Encapsulation is not involved in the activities of recombinant gamma interferon associated with multilamellar phospholipid liposomes on murine bone marrow-derived macrophages.

Bone marrow-derived macrophages were used to study the mechanism of action of recombinant gamma interferon associated with multilamellar phospholipid liposomes. Gamma interferon associated with liposomes caused an inhibition of [3H]-thymidine uptake induced by macrophage colony-stimulating factor (CSF-1), and primed macrophages for subsequent induction of tumoricidal activity by bacterial lipopolysaccharide (LPS).
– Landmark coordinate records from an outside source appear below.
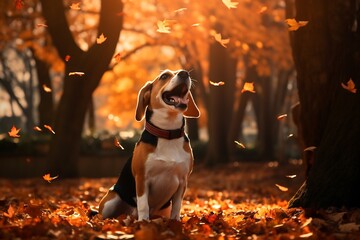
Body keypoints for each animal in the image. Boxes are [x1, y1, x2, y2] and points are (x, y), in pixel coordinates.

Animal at [98, 69, 200, 221]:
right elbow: (143, 204)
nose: (184, 73)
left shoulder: (183, 181)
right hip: (110, 202)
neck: (167, 133)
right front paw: (144, 222)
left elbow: (177, 206)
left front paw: (175, 222)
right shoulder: (142, 178)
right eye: (164, 76)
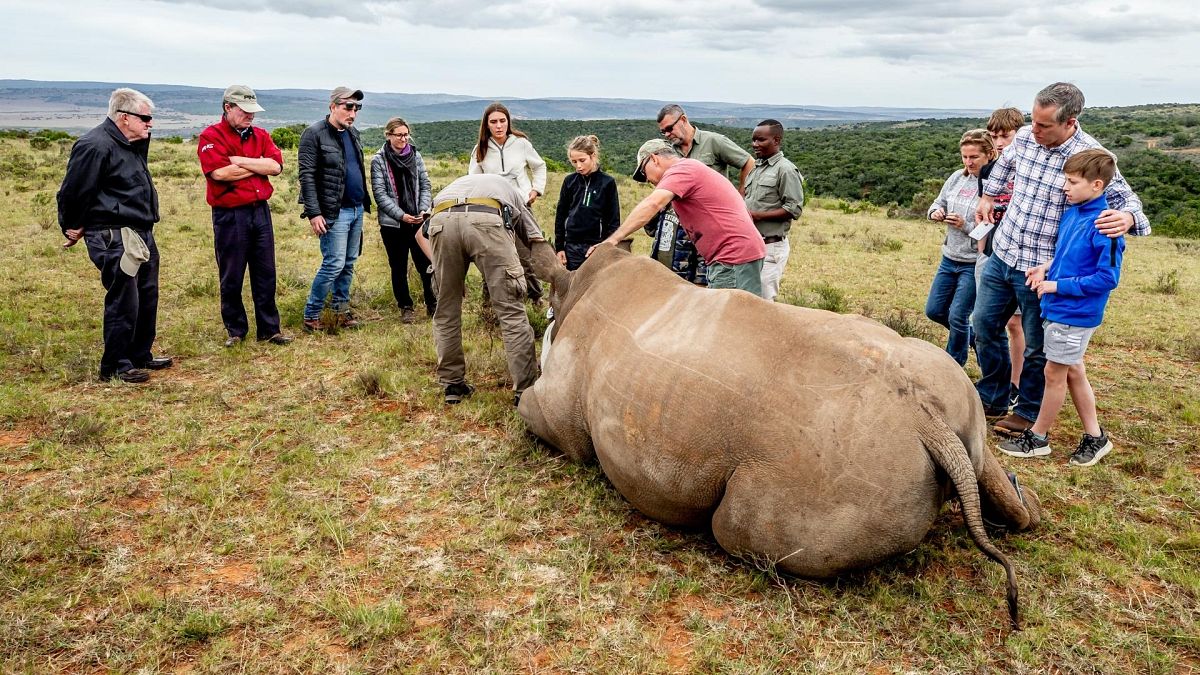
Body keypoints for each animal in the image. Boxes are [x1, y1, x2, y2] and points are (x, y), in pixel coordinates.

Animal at [519, 242, 1042, 628]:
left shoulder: (564, 415)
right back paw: (1022, 504)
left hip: (835, 469)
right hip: (949, 393)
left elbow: (530, 408)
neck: (574, 290)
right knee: (980, 459)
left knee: (736, 529)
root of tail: (924, 421)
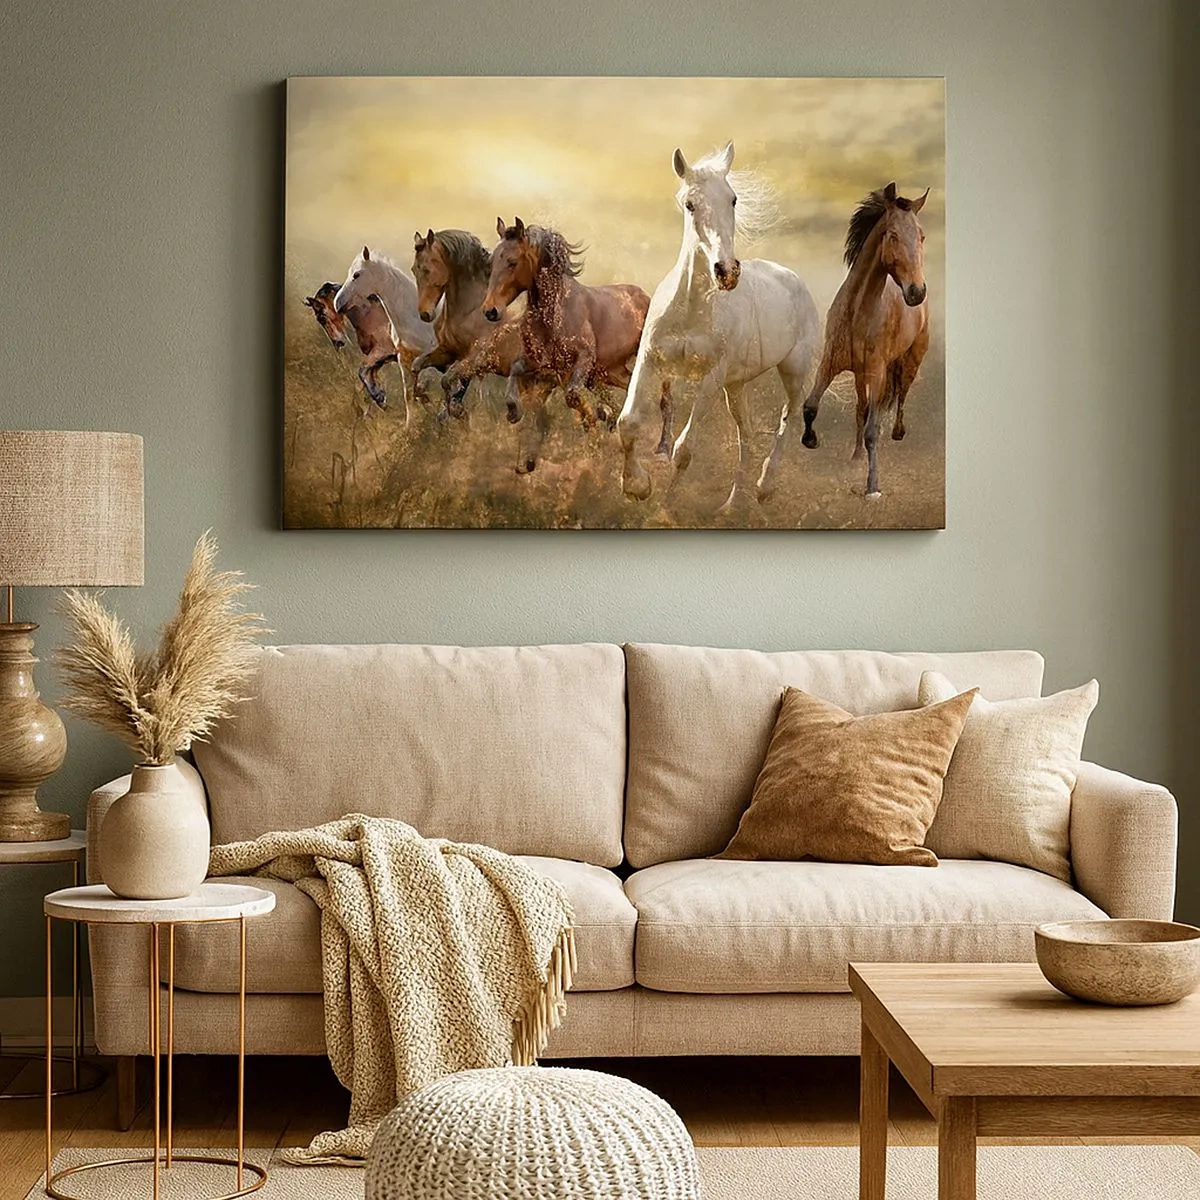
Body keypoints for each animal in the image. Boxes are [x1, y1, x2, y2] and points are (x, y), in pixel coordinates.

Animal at [481, 217, 650, 474]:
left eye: (512, 262)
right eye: (491, 263)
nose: (490, 311)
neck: (554, 313)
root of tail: (644, 295)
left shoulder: (582, 360)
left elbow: (572, 397)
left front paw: (594, 417)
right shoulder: (543, 365)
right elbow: (516, 373)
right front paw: (513, 411)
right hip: (611, 372)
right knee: (626, 386)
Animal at [615, 142, 820, 510]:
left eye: (733, 199)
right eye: (689, 204)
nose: (727, 271)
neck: (691, 309)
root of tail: (793, 278)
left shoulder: (711, 377)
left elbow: (684, 449)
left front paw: (665, 506)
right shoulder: (650, 360)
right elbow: (628, 423)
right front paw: (637, 486)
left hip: (793, 371)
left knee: (789, 417)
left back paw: (764, 487)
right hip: (736, 387)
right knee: (747, 435)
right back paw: (731, 506)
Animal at [757, 182, 930, 501]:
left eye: (922, 236)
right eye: (893, 235)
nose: (916, 292)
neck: (859, 312)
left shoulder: (877, 371)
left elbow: (873, 428)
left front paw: (872, 487)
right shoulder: (830, 363)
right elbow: (811, 406)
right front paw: (810, 440)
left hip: (908, 362)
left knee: (900, 396)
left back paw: (897, 433)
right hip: (861, 376)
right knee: (861, 410)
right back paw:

The liposomes were equally active whether the gamma interferon was added before, or after vesicle formation. The result suggested that significant biologically active gamma interferon was bound to the outside of the vesicles. Interferon binding to liposomes was confirmed using radiolabelled ligand. The liposomes themselves were found to be biologically active in promoting proliferation and in acting synergistically to prime cytotoxicity. Vesicles that contained both phosphatidylethanolamine and phosphatidyl-serine or succinylated phosphatidylethanolamine were most active. Such vesicles were found to be internalised rapidly by bone marrow-derived macrophages. Thus, encapsulation of ligand, and internalisation into cytoplasm, do not appear to be involved in the action of liposome-associated gamma interferon. On the other hand, the liposomes may contribute in other ways to improving the therapeutic potential of gamma interferon.